ALL THIS BECAUSE THEY HAVE NO CHOICE:
They left their countries because they were starving, because their
countries are also under the yoke of capital. Victims in their own
countries, they are victims here too.
All that has to end.
Because they are not ENEMIES OF THE FRENCH PROLETARIAT: ON THE CONTRARY,
THEY ARE THE SUREST ALLIES. If they are not moving yet, it is because
they are aware of the precariousness of their situation. Since they have
no rights, the smallest act can lead to their expulsion, which means a
return to hunger (and jail).
Through their labor, the foreign workers participate in the creation of
the wealth of French society.
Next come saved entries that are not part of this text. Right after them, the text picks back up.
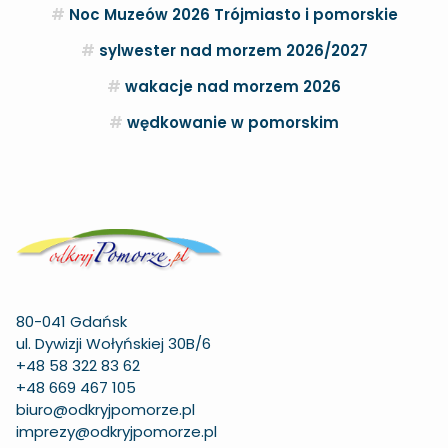
Noc Muzeów 2026 Trójmiasto i pomorskie
sylwester nad morzem 2026/2027
wakacje nad morzem 2026
wędkowanie w pomorskim
80-041 Gdańsk
ul. Dywizji Wołyńskiej 30B/6
+48 58 322 83 62
+48 669 467 105
biuro@odkryjpomorze.pl
imprezy@odkryjpomorze.pl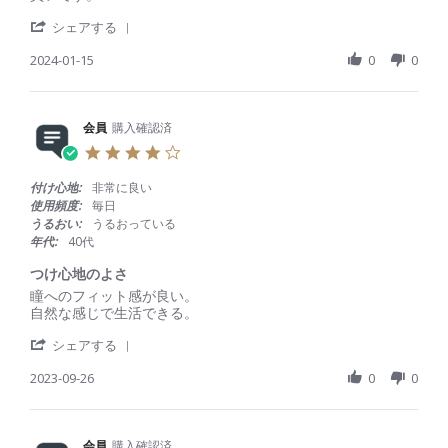
n
i
i
3
g
'
e
e
シェアする
J
S
w
w
u
h
2024-01-15
0
0
b
s
n
a
y
t
2
r
会
a
0
e
員
t
2
R
会員
購入確認済
o
i
4
e
n
n
4
v
1
g
.
i
5
ド
0
付け心地:
非常に良い
e
J
ラ
s
使用頻度:
毎日
w
a
イ
t
うるおい:
うるおっている
b
n
ア
a
年代:
40代
y
2
イ
r
会
0
に
r
つけ心地のよさ
員
2
も
a
R
r
瞳へのフィット感が良い。
o
4
い
t
e
e
自然な感じで生活できる。
n
い
i
v
v
1
n
'
i
i
シェアする
5
g
S
e
e
J
h
2023-09-26
0
0
w
w
a
a
b
s
n
r
y
t
2
e
会
a
0
R
会員
購入確認済
員
t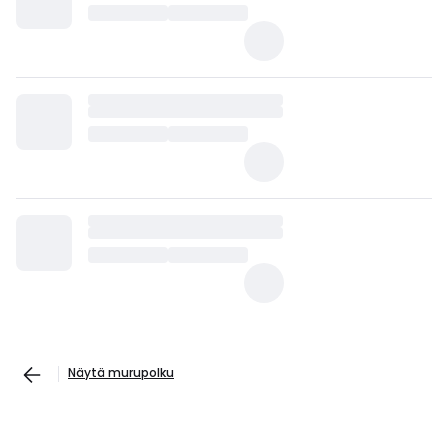
Näytä murupolku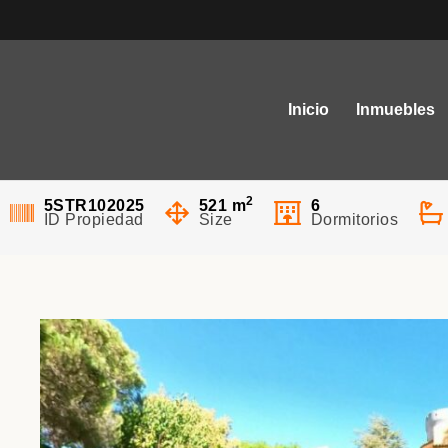
EL TORREÓN
Inicio
Inmuebles
468,000€
EN VENTA
NUEVA
BAJADA D
2
5STR102025
521
m
6
ID Propiedad
Size
Dormitorios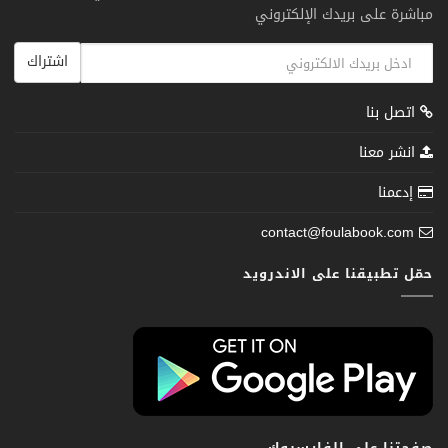
مباشرة على بريدك الإلكتروني
اشتراك
اتصل بنا
انشر معنا
إدعمنا
contact@foulabook.com
حمّل تطبيقنا على الاندرويد
صفحتنا على الفايسبوك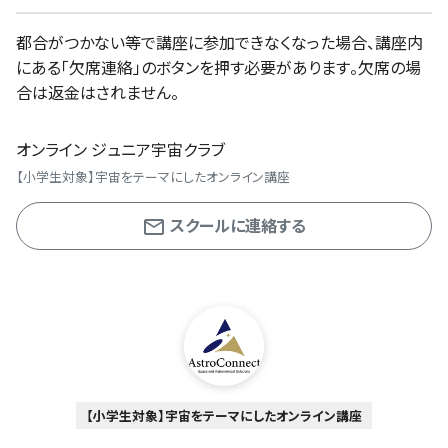
都合がつかない等で講座に参加できなくなった場合、講座内
にある「欠席連絡」のボタンを押す必要があります。欠席の場
合は返金はされません。
オンライン ジュニア宇宙クラブ
【小学生対象】宇宙をテーマにしたオンライン講座
スクールに連絡する
【小学生対象】宇宙をテーマにしたオンライン講座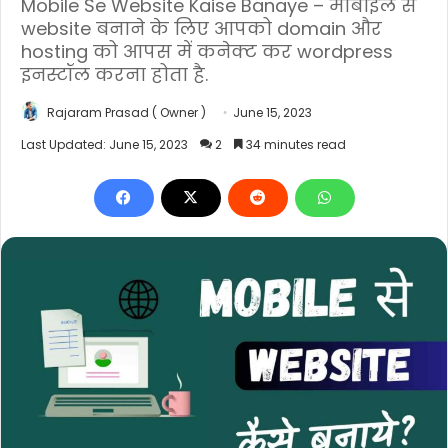
Mobile Se Website Kaise Banaye – मोबाइल से
website बनाने के लिए आपको domain और
hosting को आपस में कनेक्ट कर wordpress
इनस्टॉल करना होता है.
Rajaram Prasad ( Owner )
June 15, 2023
Last Updated: June 15, 2023
2
34 minutes read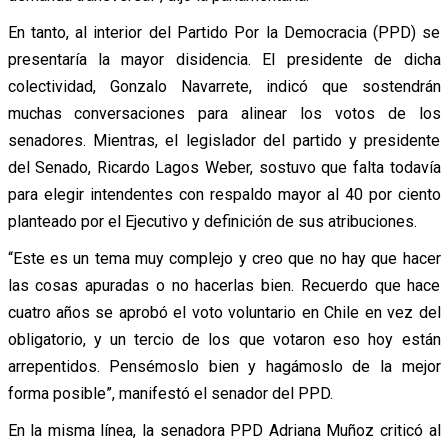
En tanto, al interior del Partido Por la Democracia (PPD) se
presentaría la mayor disidencia. El presidente de dicha
colectividad, Gonzalo Navarrete, indicó que sostendrán
muchas conversaciones para alinear los votos de los
senadores. Mientras, el legislador del partido y presidente
del Senado, Ricardo Lagos Weber, sostuvo que falta todavía
para elegir intendentes con respaldo mayor al 40 por ciento
planteado por el Ejecutivo y definición de sus atribuciones.
“Este es un tema muy complejo y creo que no hay que hacer
las cosas apuradas o no hacerlas bien. Recuerdo que hace
cuatro años se aprobó el voto voluntario en Chile en vez del
obligatorio, y un tercio de los que votaron eso hoy están
arrepentidos. Pensémoslo bien y hagámoslo de la mejor
forma posible”, manifestó el senador del PPD.
En la misma línea, la senadora PPD Adriana Muñoz criticó al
They must have the same rights as all
others.
Thus it is up to revolutionary workers and students to see to it that
foreign workers ENJOY THE TOTALITY OF THEIR POLITICAL AND UNION RIGHTS.
This is the concrete beginning of internationalism.
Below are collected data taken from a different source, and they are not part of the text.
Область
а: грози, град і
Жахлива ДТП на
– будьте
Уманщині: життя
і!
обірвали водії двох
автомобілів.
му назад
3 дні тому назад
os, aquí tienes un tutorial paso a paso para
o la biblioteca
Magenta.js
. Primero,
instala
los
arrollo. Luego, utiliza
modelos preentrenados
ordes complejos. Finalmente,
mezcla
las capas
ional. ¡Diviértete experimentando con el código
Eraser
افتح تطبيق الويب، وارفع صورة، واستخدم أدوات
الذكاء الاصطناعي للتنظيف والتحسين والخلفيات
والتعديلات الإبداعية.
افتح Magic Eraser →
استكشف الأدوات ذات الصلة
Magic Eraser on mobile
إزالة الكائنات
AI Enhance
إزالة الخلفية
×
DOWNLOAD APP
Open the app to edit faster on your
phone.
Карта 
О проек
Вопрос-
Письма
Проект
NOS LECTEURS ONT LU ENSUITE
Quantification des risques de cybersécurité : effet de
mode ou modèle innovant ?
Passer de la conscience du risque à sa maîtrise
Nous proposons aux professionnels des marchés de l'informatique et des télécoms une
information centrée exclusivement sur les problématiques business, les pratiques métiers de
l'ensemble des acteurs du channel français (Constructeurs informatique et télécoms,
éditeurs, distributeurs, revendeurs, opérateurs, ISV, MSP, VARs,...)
The foreign workers, who make up an integral part of the working class
in France, together with their French comrades, will massively join the
radical struggle to destroy capitalism and to create a CLASSLESS SOCIETY
such as has NEVER been seen.
-- Workers-Students Action Committee--Citroen
[Leaflet by the March 22 Movement, distributed to students and workers
at a large demonstration.]
Against the Gases:
1. Preventive measures:
-- in the absence of a gas mask:
-- Underwater glasses or hermetic motorcycle or ski glasses. Hold half a
lemon in mouth (for breathing). Linen around nose and mouth.
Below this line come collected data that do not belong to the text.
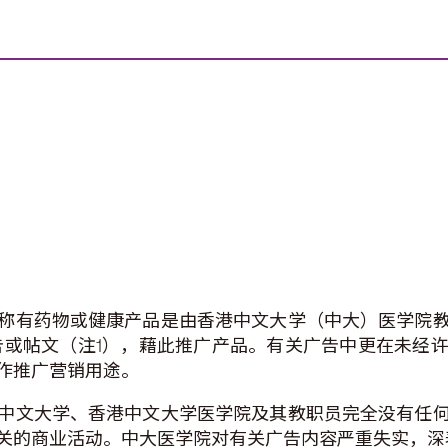
称有药物或健康产品是由香港中文大学（中大）医学院
k广告或帖文（注1），藉此推广产品。有关广告中更在未
作推广营销用途。
中文大学、香港中文大学医学院及其教职员完全没有任
关的商业活动。中大医学院对有关广告内容严重失实，深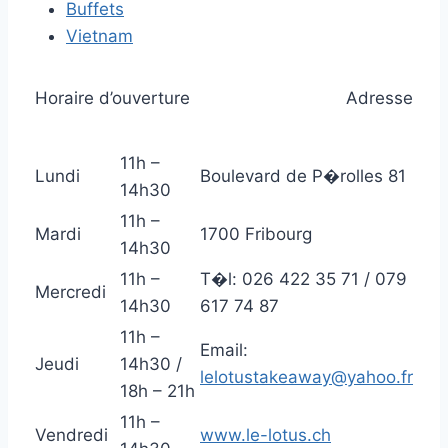
Buffets
Vietnam
Horaire d’ouverture
Adresse
11h –
Lundi
Boulevard de P�rolles 81
14h30
11h –
Mardi
1700 Fribourg
14h30
11h –
T�l: 026 422 35 71 / 079
Mercredi
14h30
617 74 87
11h –
Email:
Jeudi
14h30 /
lelotustakeaway@yahoo.fr
18h – 21h
11h –
Vendredi
www.le-lotus.ch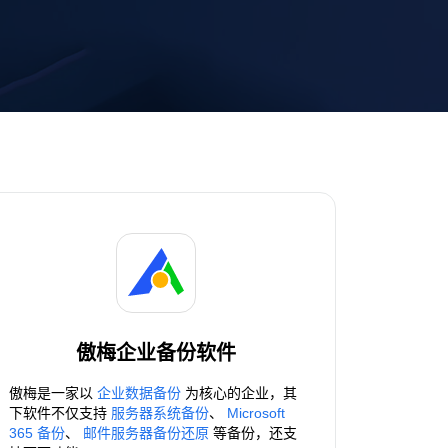
傲梅企业备份软件
傲梅是一家以
企业数据备份
为核心的企业，其
下软件不仅支持
服务器系统备份
、
Microsoft
365 备份
、
邮件服务器备份还原
等备份，还支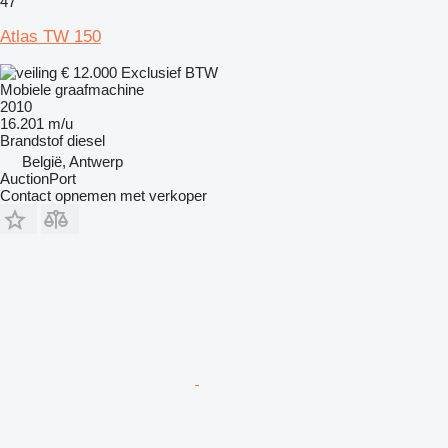
47
Atlas TW 150
€ 12.000
Exclusief BTW
Mobiele graafmachine
2010
16.201 m/u
Brandstof
diesel
België, Antwerp
AuctionPort
Contact opnemen met verkoper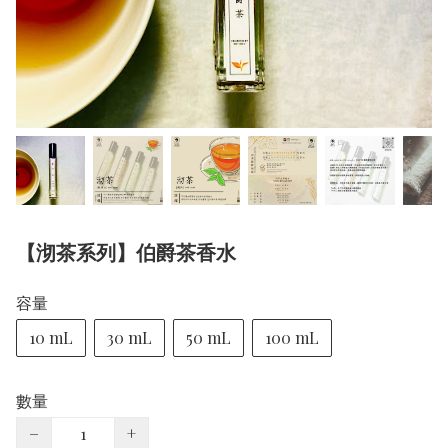
【沏茶系列】伯爵茶香水
容量
10 mL
30 mL
50 mL
100 mL
數量
−
+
-- Do not remain in a gas trap. Put water on the linen around the mouth,
open the mouth to water. (Do not put water over the eyes or on the body
because this may release poisonous elements.)
-- Do not breathe the gas of the offensive grenades (they’re the ones
that make a lot of noise when they explode).
-- On the skin: a layer of dye or greasy cream.
-- For the eyes: Hydro-cortisone eye-wash.
2. If someone is hit:
Doctors are not all familiar with the necessary measures:
a) 1. Lead the patient to a warm and well ventilated room; he should not
exert himself.
2. Move him as little as possible.
3. Drops of sulfuric ether in his nose.
4. Bleeding: 500 mg. of blood, minimum.
b) Give the patient oxygen and let him rest.
c) Do not let him eat or drink for four hours after the exposure.
Serious cases risk dry pulmonary lesions (bronchitis, red spittle), or
in the case of saturation, death from pulmonary lesions.
Chlorine grenades (in transparent, plastic cylinders) attack external
and internal mucous membranes.
Do not wear nylon (which burns) or paper padding.